Preparaty witaminowe B complex oraz trochę rad na temat zakupu leków
(post nie jest w żaden sposób sponsorowany i wyraża tylko moją opinię)
Na rynku farmaceutycznym w Polsce jest wiele firm oferujących leki i tzw. suplementy (diety) a ich mnogość przyprawia nieraz o zawrót głowy. Polacy wydają na nie bodajże najwięcej w Europie a firmy farmaceutyczne osiągają chyba najwyższy wskaźnik rentowności, co widać codziennie w telewizji, gdzie reklam różnych specyfików jest ogrom a to kosztuje bardzo dużo.

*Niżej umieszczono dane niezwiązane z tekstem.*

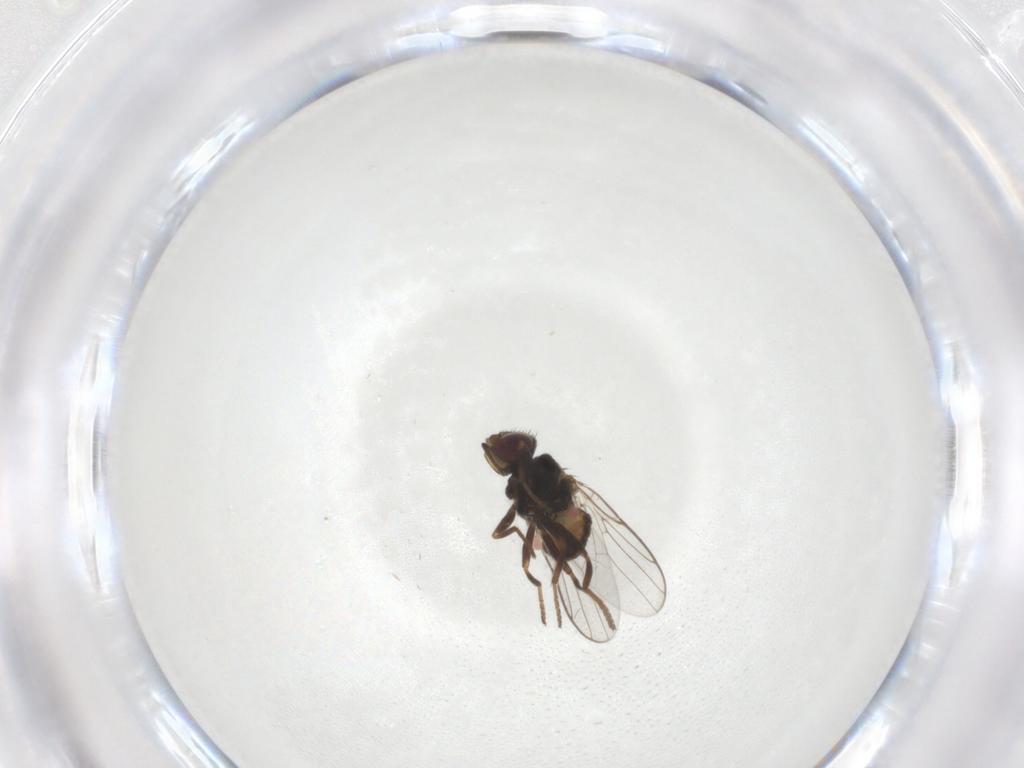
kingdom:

Nie łudźmy się. Firmy nie prowadzą działalności charytatywnej a za te reklamy płacimy my wszyscy, konsumenci, bowiem do jednostkowych kosztów produktu wliczane są też wydatki promocyjne a to musi skutkować wyższymi cenami dla odbiorców.
Ale wcale nie musimy kupować tak drogo. Są firmy uczciwie, które nie ograbiają nas z naszych pieniędzy a same - produkując generyki – zadowalają się rozsądną dla siebie i konsumenta marżą.
Tak jest np. w przypadku witamin z grupy B, które tworzą tzw. witaminę B compleks zawierającą niemal wszystkie witaminy z grupy B, przy czym na rynku z reguły występują bez witaminy B12, którą należy kupować oddzielne. Stąd wypływa wniosek, że należy szukać takiego complexu, który tą witaminę zawiera.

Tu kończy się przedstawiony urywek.